The maximum penalty for attempted first-degree murder is a life sentence, and the maximum penalty for first-degree assault is 25 years.

All told, Ambrosino is facing eight felony attempted murder, assault and drug charges, five misdemeanor assault and drug charges and two traffic citations from the incident. Espinal faces two felony drug charges and three misdemeanors.

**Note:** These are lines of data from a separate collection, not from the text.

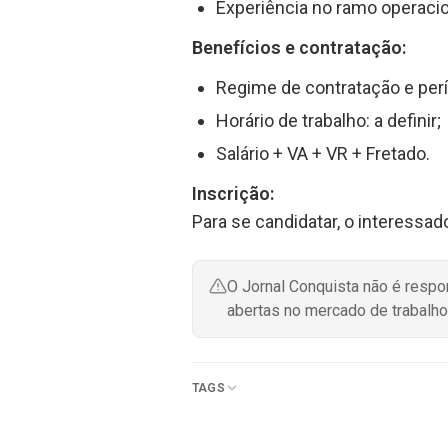
Experiência no ramo operacio
Benefícios e contratação:
Regime de contratação e perí
Horário de trabalho: a definir;
Salário + VA + VR + Fretado.
Inscrição:
Para se candidatar, o interessad
O Jornal Conquista não é resp
abertas no mercado de trabalho
TAGS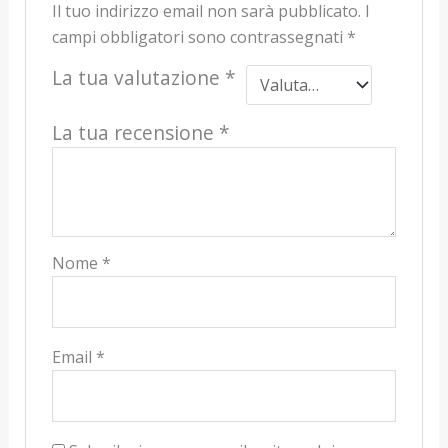
Il tuo indirizzo email non sarà pubblicato.
I
campi obbligatori sono contrassegnati
*
La tua valutazione
*
La tua recensione
*
Nome
*
Email
*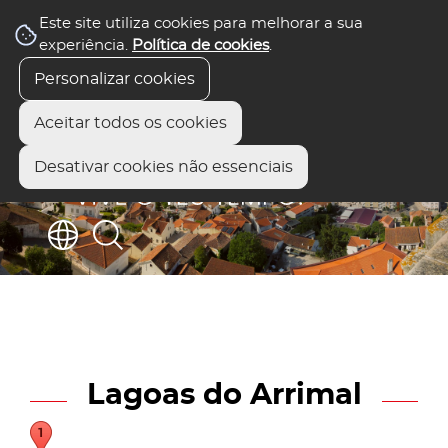
Este site utiliza cookies para melhorar a sua
experiência.
Política de cookies
.
Personalizar cookies
Aceitar todos os cookies
Desativar cookies não essenciais
Lagoas do Arrimal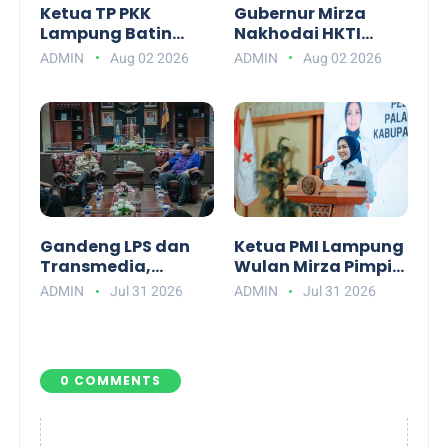
Ketua TP PKK
Gubernur Mirza
Lampung Batin
Nakhodai HKTI
Wulan Ajak Warga
Lampung 2026-
ADMIN
Aug 02 2026
ADMIN
Aug 02 2026
Mewujudkan Lansia
2031, Dorong
Bahagia
Efisiensi Ekspor
Pangan
Gandeng LPS dan
Ketua PMI Lampung
Transmedia,
Wulan Mirza Pimpin
Pemprov Lampung
Pelantikan
ADMIN
Jul 31 2026
ADMIN
Jul 31 2026
Siap Gelar Financial
Pengurus PMI
Festival 202
Lamsel 2026–20
0 COMMENTS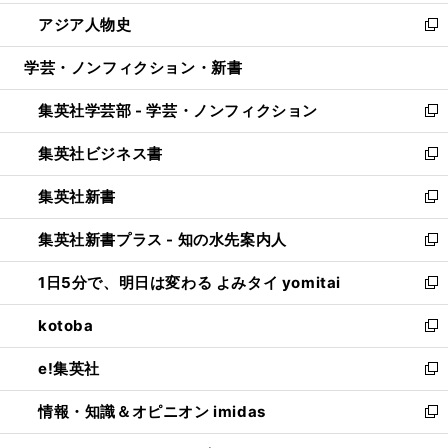
開
ウ
ン
ウ
し
アジア人物史
く
で
ド
ィ
い
新
開
ウ
ン
ウ
し
学芸・ノンフィクション・新書
く
で
ド
ィ
い
開
ウ
ン
ウ
集英社学芸部 - 学芸・ノンフィクション
く
で
ド
ィ
新
開
ウ
ン
し
集英社ビジネス書
く
で
ド
い
新
開
ウ
ウ
し
集英社新書
く
で
ィ
い
新
開
ン
ウ
し
集英社新書プラス - 知の水先案内人
く
ド
ィ
い
新
ウ
ン
ウ
し
1日5分で、明日は変わる よみタイ yomitai
で
ド
ィ
い
新
開
ウ
ン
ウ
し
kotoba
く
で
ド
ィ
い
新
開
ウ
ン
ウ
し
e!集英社
く
で
ド
ィ
い
新
開
ウ
ン
ウ
し
情報・知識＆オピニオン imidas
く
で
ド
ィ
い
新
開
ウ
ン
ウ
し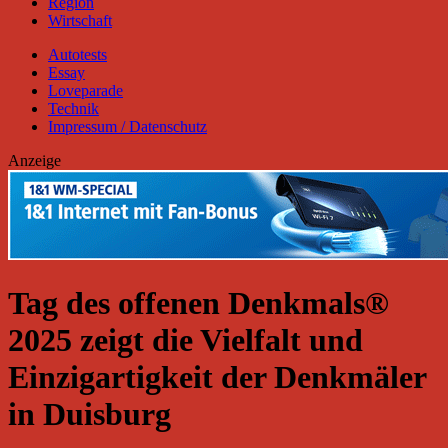
Region
Wirtschaft
Autotests
Essay
Loveparade
Technik
Impressum / Datenschutz
Anzeige
Tag des offenen Denkmals®
2025 zeigt die Vielfalt und
Einzigartigkeit der Denkmäler
in Duisburg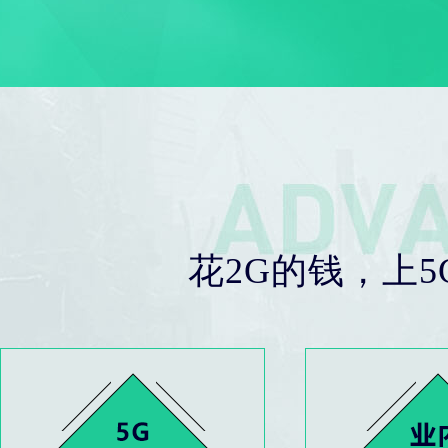
花2G的钱，上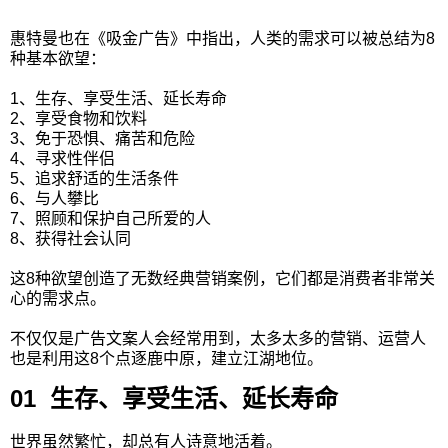
惠特曼也在《吸金广告》中指出，人类的需求可以被总结为8
种基本欲望：
1、生存、享受生活、延长寿命
2、享受食物和饮料
3、免于恐惧、痛苦和危险
4、寻求性伴侣
5、追求舒适的生活条件
6、与人攀比
7、照顾和保护自己所爱的人
8、获得社会认同
这8种欲望创造了无数经典营销案例，它们都是消费者非常关
心的需求点。
不仅仅是广告文案人会经常用到，太多太多的营销、运营人
也是利用这8个点逐鹿中原，建立江湖地位。
01 生存、享受生活、延长寿命
世界虽然繁忙，却总有人诗意地活着。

During what was an undeclared H2Oi weekend, police approached the vehicle, later revealed to be operated by Ambrosino, parked in a lot behind the 33rd Street shopping center. An unidentified sheriff’s deputy reported the 2010 Chevrolet Malibu, and three Ocean City Police officers arrived to assist.

Two officers approached the vehicle from opposite sides, while the other two officers remained at the rear of the car. According to charging documents, the deputy observed Ambrosino with a bag of suspected marijuana on his lap. Ambrosino, the driver, and Espinal, his passenger, attempted to hide the contraband and ignored orders to open his window.

Instead, Ambrosino put the car into reverse and accelerated, according to police.

The deputy was reportedly pinned against another car, while Ambrosino shifted into drive and accelerated again.

An Ocean City Police officer, later identified as Pfc. Jeff Heiser, was in the car’s path, and he took action that no other OCPD officer has in seven years: he drew his service weapon and fired.

The car struck Heiser, who was thrown onto the roof of the car as it accelerated towards 34th Street. Heiser reportedly rolled onto the hood of another car. According to the report, another officer also fired at the car.

Fleeing to 41st Street bayside, but finding it a dead end, Espinal exited the car and ran, but was apprehended by police a short time later.

Ambrosino proved harder to catch, as he also exited the vehicle and then jumped into the Isle of Wight Bay and began swimming away, according to police.

Natural Resources Police and State Police helicopter Trooper 4 were called in to assist, where the officers used night vision goggles to locate Ambrosino about 400 feet offshore. He was arrested after being brought onboard a patrol boat.

Ambrosino reportedly told officers he would rather die than go to jail at the time of his arrest.

Both officers were treated at Atlantic General Hospital for minor injuries and released.

After obtaining and executing a search warrant on Ambrosino’s car, police recovered a BB pistol, a bag of suspected hallucinogenic mushrooms, about a half-pound of suspected marijuana, several baggies, a knife and a notebook containing a log of apparent drug transactions.

According to charging documents, Espinal told police he was sharing the marijuana with Ambrosino.

“We are very fortunate to live in a jurisdiction where law enforcement works both quickly and efficiently to ensure the safety of not just our officers but the community in general,” Chief Ross Buzzuro was quoted in a press release.

State’s Attorney Beau Oglesby said the people of Worcester are always safer when police and prosecutors work together.

“The people of Worcester County should feel comfort in knowing that the bond between our county’s law enforcement and this administration is unshakeable,” he said in a press release.

Ambrosino is being held without bond at the Worcester County Jail and is scheduled for a trial on Feb. 12 in circuit court. Espinal is out on $3,000 bond, and is set for trial on Feb. 8.